* _REQUIREMENT_
Please gather every line below that contains the word "value" and copy each one in full. The match is case-sensitive.
Start of DATA RECORDS
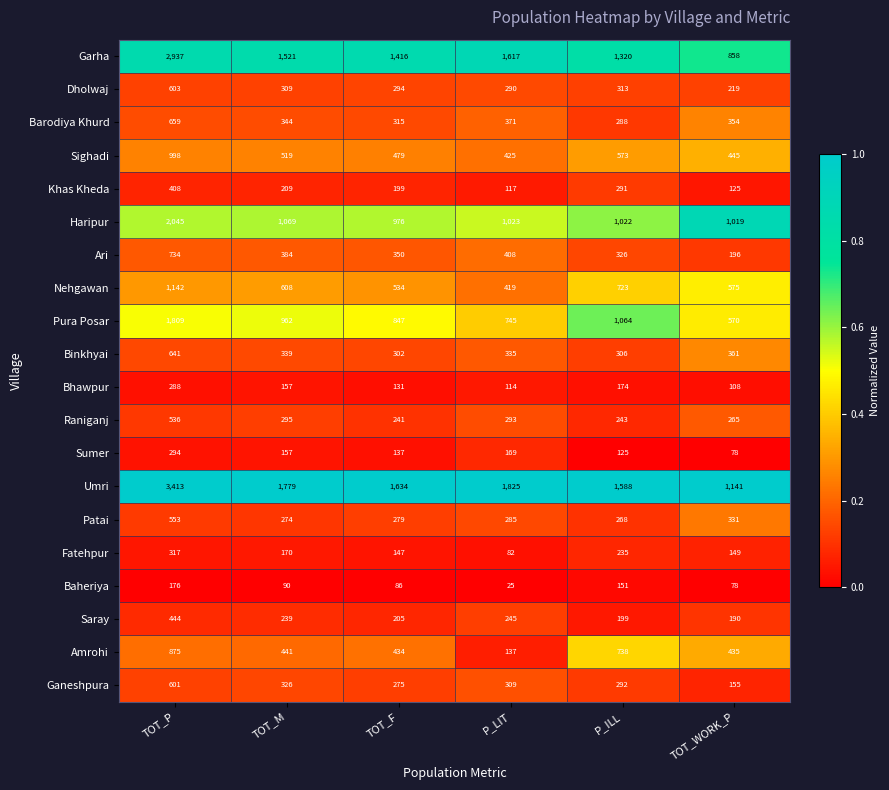

Rank the series at P_LIT from highest to lowest value.

Umri, Garha, Haripur, Pura Posar, Sighadi, Nehgawan, Ari, Barodiya Khurd, Binkhyai, Ganeshpura, Raniganj, Dholwaj, Patai, Saray, Sumer, Amrohi, Khas Kheda, Bhawpur, Fatehpur, Baheriya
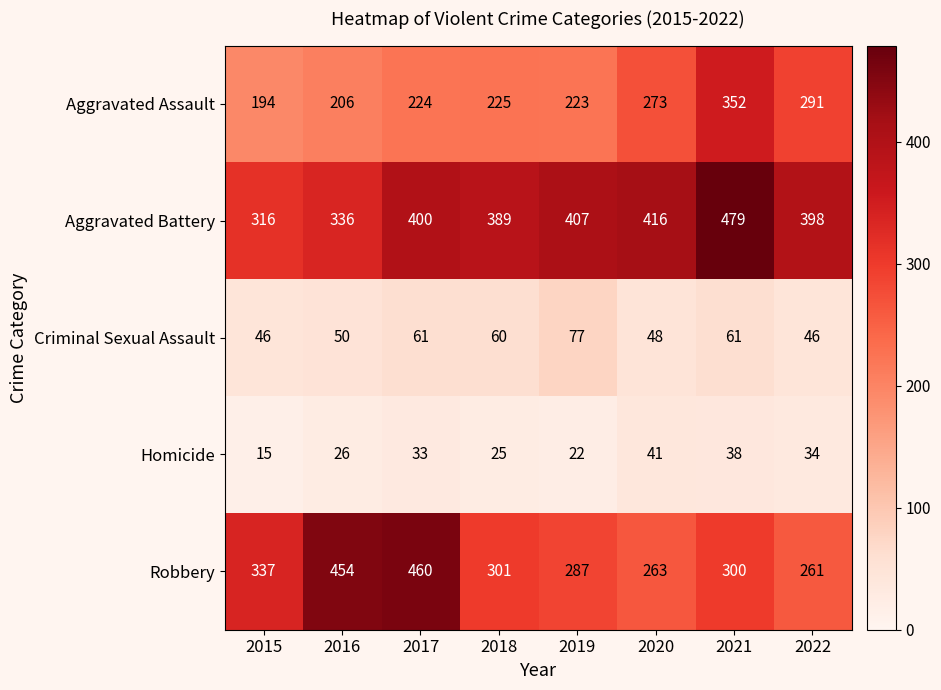

Read the Criminal Sexual Assault value at 2016, to the nearest 5.

50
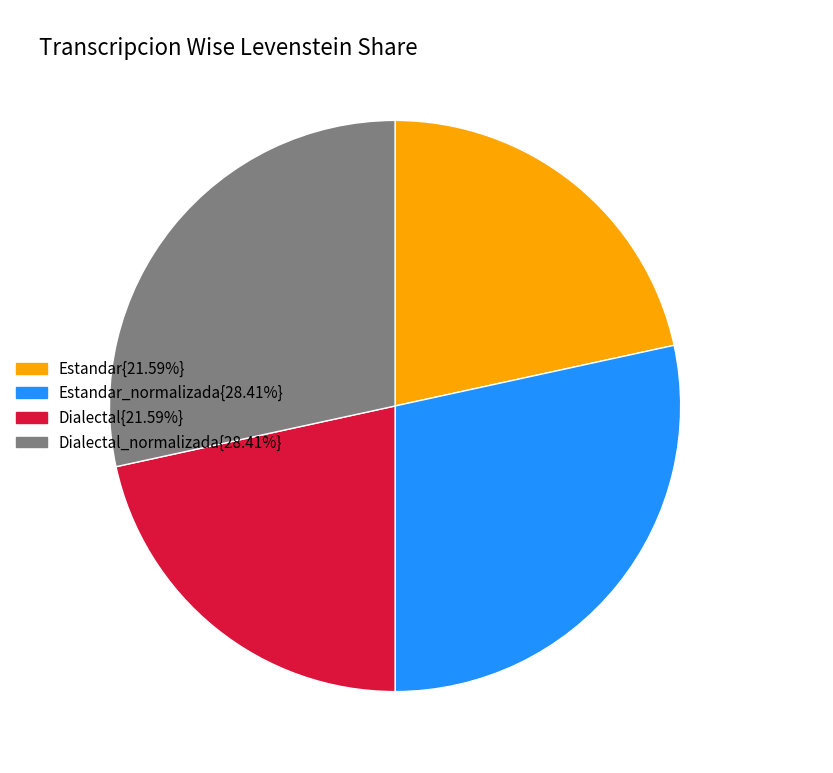

What is the ratio of the value at Estandar{21.59%} to the value at Dialectal{21.59%}?

1.0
End of DATA RECORDS
* _WRITTEN REPLY_
Rank the series at P_LIT from highest to lowest value.
Read the Criminal Sexual Assault value at 2016, to the nearest 5.
What is the ratio of the value at Estandar{21.59%} to the value at Dialectal{21.59%}?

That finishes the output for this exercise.